La ceinture sauve (encore) la vie

On pensait qu’attacher sa ceinture de sécurité en auto était acquis comme se brosser les dents.

On était convaincus que le temps où les conducteurs s’asseyaient sur leur ceinture était révolu. Eh bien non. Il y a encore des automobilistes qui boudent la ceinture, au risque de leur vie.

Les plus récentes statistiques, dévoilées la semaine dernière par la Sûreté du Québec, sont troublantes : 30 % des victimes d’accidents mortels en 2022, c’est-à-dire 79 personnes, n’étaient pas attachées. On en comptait en moyenne 54 par année entre 2013 et 2017.

Ces données recueillies sur le territoire de la SQ, et qui n’incluent donc pas les grandes villes, font écho aux statistiques de la Société de l’assurance automobile du Québec (SAAQ) qui arrivent au même constat : un peu moins du tiers des victimes ayant perdu la vie dans un accident de la route au cours des dernières années ne portaient pas leur ceinture.

Pourtant, la loi qui oblige les conducteurs et leur passager avant à s’attacher ne date pas d’hier. Elle est entrée en vigueur en 1976 ! Et cela fait 33 ans que les passagers arrière doivent obligatoirement la boucler eux aussi. Qu’est-ce qui n’est pas clair ?
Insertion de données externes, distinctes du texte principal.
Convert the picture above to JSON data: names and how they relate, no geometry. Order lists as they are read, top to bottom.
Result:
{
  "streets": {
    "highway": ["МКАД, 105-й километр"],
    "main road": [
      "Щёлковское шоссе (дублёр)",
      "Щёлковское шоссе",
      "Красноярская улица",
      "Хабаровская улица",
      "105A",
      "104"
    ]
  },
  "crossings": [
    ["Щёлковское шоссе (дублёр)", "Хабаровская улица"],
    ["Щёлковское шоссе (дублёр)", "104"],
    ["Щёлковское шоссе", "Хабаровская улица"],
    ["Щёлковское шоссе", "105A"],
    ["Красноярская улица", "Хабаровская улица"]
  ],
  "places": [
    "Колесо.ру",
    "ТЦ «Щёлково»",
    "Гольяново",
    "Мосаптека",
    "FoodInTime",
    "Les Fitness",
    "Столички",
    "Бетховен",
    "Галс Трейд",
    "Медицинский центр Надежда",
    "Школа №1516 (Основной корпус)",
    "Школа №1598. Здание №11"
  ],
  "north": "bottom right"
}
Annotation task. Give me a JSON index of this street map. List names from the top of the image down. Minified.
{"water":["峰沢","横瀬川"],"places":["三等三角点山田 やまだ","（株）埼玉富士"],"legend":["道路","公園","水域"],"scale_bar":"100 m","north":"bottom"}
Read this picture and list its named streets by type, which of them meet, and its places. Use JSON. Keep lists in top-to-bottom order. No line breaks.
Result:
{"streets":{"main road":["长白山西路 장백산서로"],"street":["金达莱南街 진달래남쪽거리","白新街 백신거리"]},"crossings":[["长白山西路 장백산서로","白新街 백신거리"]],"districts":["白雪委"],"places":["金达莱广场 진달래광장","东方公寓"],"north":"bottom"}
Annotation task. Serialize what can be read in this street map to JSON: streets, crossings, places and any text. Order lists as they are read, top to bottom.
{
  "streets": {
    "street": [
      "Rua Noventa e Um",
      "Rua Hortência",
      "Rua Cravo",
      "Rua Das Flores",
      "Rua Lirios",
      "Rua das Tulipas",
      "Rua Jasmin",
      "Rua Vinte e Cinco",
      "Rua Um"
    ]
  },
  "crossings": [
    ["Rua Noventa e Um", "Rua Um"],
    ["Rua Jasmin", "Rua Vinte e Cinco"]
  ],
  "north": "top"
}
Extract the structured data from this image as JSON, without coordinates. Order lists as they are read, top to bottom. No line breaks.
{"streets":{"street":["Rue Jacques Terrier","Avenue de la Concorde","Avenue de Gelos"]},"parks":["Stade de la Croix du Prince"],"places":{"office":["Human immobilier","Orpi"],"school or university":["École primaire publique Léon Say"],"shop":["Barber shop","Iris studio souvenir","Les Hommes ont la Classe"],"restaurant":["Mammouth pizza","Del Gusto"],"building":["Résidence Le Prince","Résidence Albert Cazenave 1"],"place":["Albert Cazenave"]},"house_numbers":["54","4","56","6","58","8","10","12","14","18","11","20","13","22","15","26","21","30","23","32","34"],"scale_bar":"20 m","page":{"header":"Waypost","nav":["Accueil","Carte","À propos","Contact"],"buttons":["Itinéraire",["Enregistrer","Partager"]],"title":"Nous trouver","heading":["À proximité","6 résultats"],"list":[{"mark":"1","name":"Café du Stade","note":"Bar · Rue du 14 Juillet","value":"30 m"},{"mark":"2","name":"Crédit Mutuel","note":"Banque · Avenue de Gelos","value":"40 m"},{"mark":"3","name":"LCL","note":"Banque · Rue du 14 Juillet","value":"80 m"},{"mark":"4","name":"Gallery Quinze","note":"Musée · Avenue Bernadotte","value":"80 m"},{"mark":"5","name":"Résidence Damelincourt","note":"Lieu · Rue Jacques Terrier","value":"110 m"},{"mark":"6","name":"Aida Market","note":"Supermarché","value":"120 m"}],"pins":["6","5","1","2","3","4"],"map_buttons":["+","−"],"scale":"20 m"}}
Une étude sur le port de la ceinture de sécurité réalisée en Belgique en 2018 – alors que la proportion de personnes mortes dans un accident de la route qui ne portait pas sa ceinture atteignait 46 % ! – identifiait quelques-unes des attitudes des conducteurs délinquants : la distraction, le confort, le fait de parcourir une très courte distance ou de rouler à très basse vitesse. Les auteurs de l’étude notaient aussi que les femmes étaient légèrement plus nombreuses que les hommes à porter leur ceinture. Enfin on soulignait que le comportement du conducteur influence beaucoup celui des autres passagers dans la voiture. S’il porte sa ceinture, les autres l’imitent dans une proportion de 95 %.

D’autres statistiques, québécoises celles-là, montrent que plus l’alcoolémie des conducteurs et des passagers impliqués dans un accident était élevée, moins la ceinture de sécurité était portée.

Au CAA-Québec, on suggère une autre explication, plus surprenante : le mouvement proliberté individuelle qui a pris de l’ampleur au cours des dernières années. Pour certains conducteurs, le port de la ceinture obligatoire brimerait leur sacro-sainte « libârté ». C’est une possibilité qu’il ne faut pas écarter.

La dernière campagne de sensibilisation de la SAAQ portant sur la ceinture de sécurité date de 2019. Le slogan – « Attachez-vous tout le temps » – ne brillait pas par son originalité, mais il avait le mérite d’être clair.

Une évaluation de la campagne – composée de messages radio et d’animations diffusés sur le web et dans les réseaux sociaux – a été estimée efficace par la firme de recherche Som. Par contre, 77 % des passagers arrière qui n’avaient pas porté leur ceinture de sécurité au cours des 12 derniers mois précédant la campagne avaient répondu ne pas s’être sentis interpellés par le message de la SAAQ.

Ce sont eux qu’il faut cibler dans la prochaine campagne qui devra être lancée plus tôt que tard. On parle de morts évitables après tout.

Cela dit, un message de sensibilisation seul ne fera pas de miracles.

Il doit être accompagné d’une série de mesures, à commencer par l’obligation pour tous les véhicules d’être dotés d’un système sonore qui avertit les passagers arrière de s’attacher.

On peut également réévaluer le montant des amendes pour les contrevenants, qui vont pour l’instant de 200 $ à 300 $, et qui sont accompagnées de 3 points d’inaptitude. Une amende plus sévère serait probablement plus dissuasive.

Si c’est ce qu’il faut pour rappeler une règle de sécurité aussi évidente que le port de la ceinture, ne tardons pas.